> _Required action_
In the data, find the word "ababab" and copy out every line that has it.

Saved entries:
-- Opening Marker --

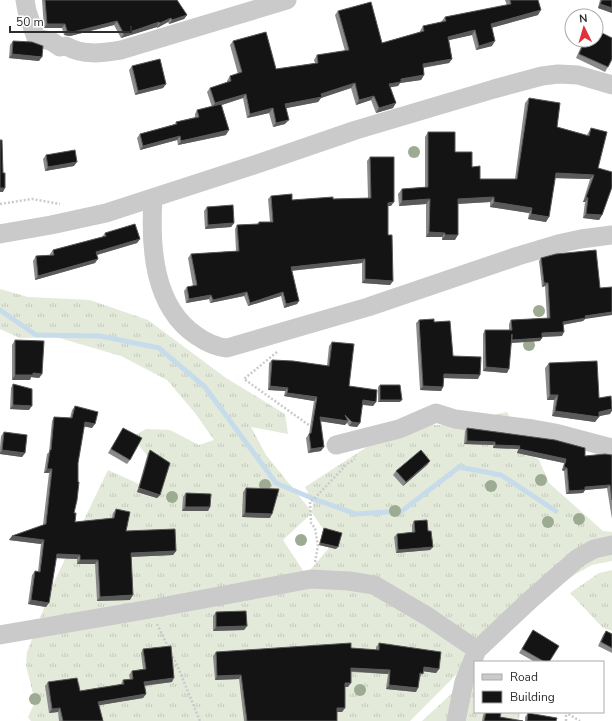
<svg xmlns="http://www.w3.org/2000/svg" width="612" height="721" viewBox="0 0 612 721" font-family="'Nunito Sans',sans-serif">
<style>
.grass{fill:url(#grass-tufts);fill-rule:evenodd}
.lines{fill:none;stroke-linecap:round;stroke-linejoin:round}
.stream{stroke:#c7dcea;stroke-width:5}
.path{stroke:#cacaca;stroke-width:2.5;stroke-dasharray:2 2;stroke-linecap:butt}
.minor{stroke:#cacaca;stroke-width:19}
.tree{fill:#9eab93}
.wall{fill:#8a8a8a}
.shaded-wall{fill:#5a5a5a}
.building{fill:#141414;stroke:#5a5a5a}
</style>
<defs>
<pattern id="grass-tufts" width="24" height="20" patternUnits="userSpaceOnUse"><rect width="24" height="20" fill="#e3eada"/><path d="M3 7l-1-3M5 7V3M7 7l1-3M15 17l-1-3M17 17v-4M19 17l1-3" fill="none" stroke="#c3c9bb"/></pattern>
</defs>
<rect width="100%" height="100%" fill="#fff"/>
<!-- grass -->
<path class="grass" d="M0,289L28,297L90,300L148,320L226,378L285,414L288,434L251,427L266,455L312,512L313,503L305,487L387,434L418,425H451L507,412L517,432L513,443L539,460L549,483L603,531L612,532V561L592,565L574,575L541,599L477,654L410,721H31L28,717L35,702L26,665L27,652L54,582L108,470L150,489V459L132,437L146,429L170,430L199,445L214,440L195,413L167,380L121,356L56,337L20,338L0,329ZM312,513L333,543L306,575L283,540Z
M612,570V631L603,628L570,593L599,573Z
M475,672V712H520L519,721H422Z"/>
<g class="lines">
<!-- stream -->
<path class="stream" d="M0,310L36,335L100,336L159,348L205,387L276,483L314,499L356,514L402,511L459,467L501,475L556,511"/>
<!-- path -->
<path class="path" d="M0,204L32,199L60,204
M277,352L244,379L313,428
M315,562L318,546L315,528L311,523L310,501L314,499L347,464L355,459
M157,624L177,665L200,721
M565,712L580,721
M566,721V713"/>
<!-- minor -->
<path class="minor" d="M25,0L27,11L36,38L51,41L60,47L66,46C84,56 102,53 121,50L287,0
M153,199C150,246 153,307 197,336C207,343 215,347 227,348L368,307L518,256L558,244L581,239L612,235
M0,234L51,225L106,213L257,164L356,130L494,89L542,76L558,74L578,75L612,85
M336,445L399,429L436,413L455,419L533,429L555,433L612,448
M0,635L150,609L311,579L349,581L374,585L427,616L477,650
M456,721L464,682L477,650L530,600L578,558L594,549L612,545"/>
</g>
<!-- trees -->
<g class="tree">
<circle cx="414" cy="152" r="6"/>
<circle cx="539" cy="311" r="6"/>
<circle cx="529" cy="345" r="6"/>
<circle cx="541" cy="480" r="6"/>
<circle cx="265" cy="485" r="6"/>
<circle cx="491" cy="486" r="6"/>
<circle cx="172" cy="497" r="6"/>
<circle cx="395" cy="511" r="6"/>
<circle cx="579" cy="519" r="6"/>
<circle cx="548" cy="522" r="6"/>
<circle cx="301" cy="540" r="6"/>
<circle cx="360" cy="690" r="6"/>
<circle cx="35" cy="699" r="6"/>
</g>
<!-- wall -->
<path class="wall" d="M42,0H177L187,15L184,19L169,24L168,22L157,28V27L121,38L114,25L70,36L64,35L62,28H44Z
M505,0H538V15L491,28L492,46L476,50L472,35L449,40L452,59L449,63L423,68L424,75L421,80L400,83L398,86L390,87L393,108L376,113L371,100L356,105L351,88L321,98L318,102L286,108L285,124L273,127L269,113L247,118L243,98L222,105L226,135L178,145L177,140L140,150L137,138L140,134L175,124L176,122L195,117V114L197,110L212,107L207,92L210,88L227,82V81L230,76L238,74L230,45L233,41L276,69L315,63L314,60L317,55L345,51L335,15L338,11L382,43L420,32V31L423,26L441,22L445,17L507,5Z
M600,0H612V13L598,8Z
M584,40H596L608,67L605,72L576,58Z
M13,41L39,61L9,58L10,45Z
M132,66L166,84L163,88L135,95L129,70Z
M529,98L557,127L587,135L588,133L591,128L598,168L602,215L599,220L583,218L585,202H583L590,179L555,178L546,222L528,219L529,213L490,207V202L458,204L455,240H442V237H426V204L399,206L398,194L402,189L425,187V137L428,132L472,167L480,179H515L525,103Z
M46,155L74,166L45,171L43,159Z
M370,157L391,206H388V235L393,281L390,285L362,283V263L291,271L299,301L297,304L284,308L281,296L248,306L244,296L210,303L209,299L186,303L184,291L187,287L193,286L188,258L191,254L236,251L235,229L237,225L257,224L259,222H270L268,199L271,196L292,200L368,198L367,161Z
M207,207L234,223L231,227L205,229L204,211Z
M105,233L140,239L137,243L97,255L95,263L35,280L33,261L36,256L50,255V254L53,250L102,237Z
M541,258L585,319L583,321L563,325L562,336L542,337L540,341L511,343L507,373L483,371V334L485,330H509V324L511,320L547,318L545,286L542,287L539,261Z
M419,320L434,322L453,356L478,379L444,378L443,387L441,391L420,390L416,323Z
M15,340L42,374L39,378L31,377L30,380H12V345Z
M332,342L349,386L376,402L373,406L362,405L360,423L357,427L349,426L347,423L345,425L321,421V451L308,453L306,438L309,434L314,401L284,396L285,391L268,390L269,363L272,360L327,366L329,346Z
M549,363L599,398L610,414L599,416L595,422L552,416L554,400H547L545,368Z
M13,384L29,410L10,409L11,388Z
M380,385L400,402H378V387Z
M75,406L92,428L84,426L78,463L74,513L75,522L112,518L113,513L116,509L126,531L176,551L173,555L131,557L130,600L97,601L95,564H77V559L56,558L46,607L28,604L32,575L35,571L38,572L41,544L9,540L12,536L43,525L49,473H44L47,454L49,452L52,421L54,417L70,418L72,410Z
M123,428L130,460L127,464L108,453Z
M467,428L585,456L612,455V519L607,488L585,490L583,493L566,494L564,471L562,470L564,463L517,453L518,449L493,448V445L464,444L465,431Z
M4,432L25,453L22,457L0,454V447L1,436Z
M150,450L160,495L157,498L137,492L148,453Z
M430,461L427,465L403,486L393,475L396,471Z
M246,488L270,518L242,517L243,492Z
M186,493L210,507L208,511H182L183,497Z
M414,521L428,531L433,547L430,550L396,553L394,537L397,534L412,532V525Z
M324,528L336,549L319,545L323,530Z
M216,612L247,626L244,630L213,631V616Z
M533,630L549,662H535L519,653Z
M606,631L612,634V653L598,646L603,635Z
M379,643L439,669L436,673L423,671L420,678L416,692L386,689L388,674L351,672L348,687H345V708L342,712H337V721H244L239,679L215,680L213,656L216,652L351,648L376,650V647Z
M143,649L172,682L144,686L146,694L143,698L99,705L103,721H59L58,712L49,713L45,686L48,682L80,691L121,684L123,680L130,679L129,675L132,671L143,669L141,653Z
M485,712H495L500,717L523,721H482L483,715Z
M528,713L556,721H525V717Z"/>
<!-- shaded-wall -->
<path class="shaded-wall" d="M600,4L612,8V13L598,8Z
M541,10L538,15L487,29L491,24Z
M187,15L184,19L169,24L172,20Z
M171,18L168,22L157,28L160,23Z
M117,21L114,25L70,36L64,35L67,31Z
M159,22L157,27L121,38L124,34Z
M47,24H65L62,28H44Z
M475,30L472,35L445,41L448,37Z
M495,41L492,46L476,50L479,46Z
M12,54L42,57L39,61L9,58Z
M452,59L449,63L419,68L423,64Z
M424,75L421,80L400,83L398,86L386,88L389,84L401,79Z
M355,83L351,88L321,98L318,102L282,109L285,104L321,94Z
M166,84L163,88L135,95L138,91Z
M246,94L243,98L212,108L215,103Z
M374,96L371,100L356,105L359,100Z
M396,103L393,108L376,113L379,108Z
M273,108L269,113L247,118L250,114Z
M289,120L285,124L273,127L276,123Z
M229,130L226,135L178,145L181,141Z
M180,136L177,140L140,150L143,146Z
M77,162L74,166L45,171L48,167Z
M556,173L594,175L590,179L552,178Z
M0,188H5L3,192H0Z
M494,197L490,202L455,204L458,199Z
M586,197L588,198L585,202H583Z
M430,199L426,204L399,206L402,201Z
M394,202L391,206H385L388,203Z
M494,202L532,208L529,213L490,207Z
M531,214L549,217L546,222L528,219Z
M586,214L602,215L599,220L583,218Z
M234,223L231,227L205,229L208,225Z
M429,232L445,233L442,237H426Z
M445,235H458L455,240H442Z
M140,239L137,243L93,256L96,252Z
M98,259L95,263L35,280L38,276Z
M365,259L362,263L288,271L291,267Z
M365,279L393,281L390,285L362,283Z
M544,283H548L545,286L542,287Z
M247,292L244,296L210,303L213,300Z
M283,292L281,296L248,306L250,303Z
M211,295L209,299L186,303L189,299Z
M299,301L297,304L284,308L286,304Z
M612,312V315L585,319L583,321L561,325L563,322L585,316Z
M564,332L562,336L539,337L542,333Z
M542,338L540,341L510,343L512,340Z
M486,367L509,369L507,373L483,371Z
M33,373L42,374L39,378L31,377L30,380H12L15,375Z
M444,374L480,375L478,379L441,378Z
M270,386L288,388L285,391L268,390Z
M423,386L443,387L441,391L420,390Z
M287,393L317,397L314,401L284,396Z
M550,395H558L554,400H547Z
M363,400L376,402L373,406L360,404Z
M380,400H402L400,402H378Z
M13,405L32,406L29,410L10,409Z
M612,409V411L610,414L595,417L599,412Z
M555,411L599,417L595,422L552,416Z
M320,417L348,421L345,425L318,421Z
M85,422L95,424L92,428L82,426Z
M352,422L360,423L357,427L349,426Z
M467,441L495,442L493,445L464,444Z
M495,445L520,446L518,449L493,448Z
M324,447L321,451L308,453L311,449Z
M519,449L566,459L564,463L517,453Z
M2,450L25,453L22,457L0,454V453Z
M430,461L427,465L403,486L406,482Z
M564,467L567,468L564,471L562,470Z
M47,469H52L49,473H44Z
M610,485L607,488L585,490L583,493L566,494L569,491L585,487Z
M139,488L160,495L157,498L137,492Z
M185,507H210L208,511H182Z
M245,513L272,514L270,518L242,517Z
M12,536L44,540L41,544L9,540Z
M320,543L338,547L336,549L319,545Z
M433,547L430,550L396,553L398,550Z
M176,551L173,555L128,557L131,553Z
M57,554L80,555L77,559L54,558Z
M80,560H98L95,564H77Z
M133,595L130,600L97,601L100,597Z
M31,600L49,603L46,607L28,604Z
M247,626L244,630L213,631L216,627Z
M424,667L439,669L436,673L421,671Z
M351,668L390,670L388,674L348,671Z
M241,675L239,679L215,680L217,676Z
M174,678L172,682L141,686L144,682Z
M345,683H351L348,687H342Z
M389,685L418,688L416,692L386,689Z
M146,694L143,698L95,706L98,702Z
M60,708L58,712L49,713L52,709Z
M337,708H345L342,712H335Z"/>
<!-- building -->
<path class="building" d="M45,0H177L187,15L172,20L171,18L160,23L159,22L124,34L117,21L73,32L67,31L65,24H47Z
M510,0H538L541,10L491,24L495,41L479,46L475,30L448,37L452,59L423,64L424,75L401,79V82L389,84L396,103L379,108L374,96L359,100L355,83L321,94L322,97L285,104L289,120L276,123L273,108L250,114L246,94L215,103L210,88L231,81L230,76L242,72L233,41L266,32L276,69L318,63L317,55L349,50L338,11L371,2L382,43L424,31L423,26L446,21L445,17L511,4Z
M602,0H612V8L600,4Z
M596,30L612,38V59L608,67L579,54L585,40H596Z
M13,41L32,42L43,46L42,57L12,54Z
M160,59L166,84L138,91L132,66Z
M529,98L560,103L557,127L589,136L591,128L607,132L598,168L612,172V187L602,215L586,214L588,198L586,197L594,175L556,173L549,217L531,214L532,208L494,202V197L458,199V235H445V233L429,232L430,199L402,201V189L428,187V132H455V152H472V167L480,166V179H517Z
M221,104L229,130L181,141L180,136L143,146L140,134L177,124L176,122L199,117L197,110Z
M0,140H2L3,173H5V188H0Z
M75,150L77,162L48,167L46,155Z
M370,157H394V202L388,203V235H392L393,281L365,279V259L291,267L299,301L286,304L283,292L250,303L247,292L213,300L211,295L189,299L187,287L197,285L191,254L239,251L237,225L259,224V222H273L271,196L292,194V200L333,197V199L371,198Z
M233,205L234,223L208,225L207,207Z
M135,224L140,239L96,252L98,259L38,276L36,256L54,255L53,250L106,236L105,233Z
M596,250L600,288L612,287V312L585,316L586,318L563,322L564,332L542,333V338L512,340V334L509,369L486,367L485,330H512L511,320L550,318L548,283H544L541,258L556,254Z
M434,319V322L450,321L453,356L481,357L480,375L444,374L443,387L423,386L419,320Z
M15,340L44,341L42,374L33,373V375H15Z
M332,342L354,344L349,386L377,390L376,402L363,400L360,423L352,422L345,415L348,421L320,417L324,447L311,449L309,434L311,433L317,397L287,393L288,388L270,386L272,360L293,361L329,366Z
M597,361L599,398L611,396L612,409L599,412V417L555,411L558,395H550L549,363Z
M13,384L32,389V406L13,405Z
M380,385H400L402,400H380Z
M75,406L98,412L95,424L85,422L78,463V482H79L77,500L74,513H76L75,522L114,518L116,509L130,512L126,531L175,529L176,551L131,553L133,595L100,597L98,560H80V555L57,554L49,603L31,600L35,571L40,572L44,540L12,536L46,524L52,469H47L50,450H51L54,417L72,418Z
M123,428L142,438L130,460L111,449Z
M467,428L555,440L585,448V456L605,454L612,455V500L610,485L585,487V490L569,491L567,468L564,467L566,459L519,449L520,446L495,445V442L467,441Z
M4,432L27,435L25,453L2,450Z
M150,450L170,463L160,495L139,488Z
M421,450L430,461L406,482L396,471Z
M246,488L279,489L272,514L245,513Z
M186,493L211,494L210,507H185Z
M427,520L428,531H431L433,547L398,550L397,534L415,532L414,521Z
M324,528L342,533L338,547L320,543Z
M246,611L247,626L216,627V612Z
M533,630L559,646L549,662H545L522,649Z
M606,631L612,634V648L601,642Z
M351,643V648L379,650V643L441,652L439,669L424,667L423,674L420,673L418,688L389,685L390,670L351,668V683H345V708H337V721H247L241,675L217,676L216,652Z
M171,646L174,678L144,682L146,694L98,702L103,721H63L60,708L52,709L48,682L77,678L80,691L124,684L123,680L133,679L132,671L146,669L143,649Z
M486,712H495L501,713L500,717L523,721H484Z
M528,713L557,718L556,721H527Z"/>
<!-- legend -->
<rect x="474" y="661" width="130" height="52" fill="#ffffff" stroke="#ababab"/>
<rect x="482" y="674" width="20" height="6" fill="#cacaca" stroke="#ababab"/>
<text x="510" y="681" font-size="12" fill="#2d2d2d">Road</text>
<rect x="482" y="691" width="20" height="12" fill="#141414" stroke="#ababab"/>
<text x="510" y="701" font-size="12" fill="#2d2d2d">Building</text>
<!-- north arrow -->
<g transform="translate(584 28) rotate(355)"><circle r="19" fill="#ffffff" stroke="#ababab"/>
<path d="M0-3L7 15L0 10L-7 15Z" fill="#e1313a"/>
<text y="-6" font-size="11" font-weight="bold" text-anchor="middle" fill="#2d2d2d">N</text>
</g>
<!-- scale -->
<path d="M10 26v6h121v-6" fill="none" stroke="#2d2d2d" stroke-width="2"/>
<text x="16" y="26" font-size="12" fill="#2d2d2d" stroke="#ffffff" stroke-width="3" paint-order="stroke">50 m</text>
</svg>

-- Closing Marker --

> _Completed exercise_
<rect x="474" y="661" width="130" height="52" fill="#ffffff" stroke="#ababab"/>
<rect x="482" y="674" width="20" height="6" fill="#cacaca" stroke="#ababab"/>
<rect x="482" y="691" width="20" height="12" fill="#141414" stroke="#ababab"/>
<g transform="translate(584 28) rotate(355)"><circle r="19" fill="#ffffff" stroke="#ababab"/>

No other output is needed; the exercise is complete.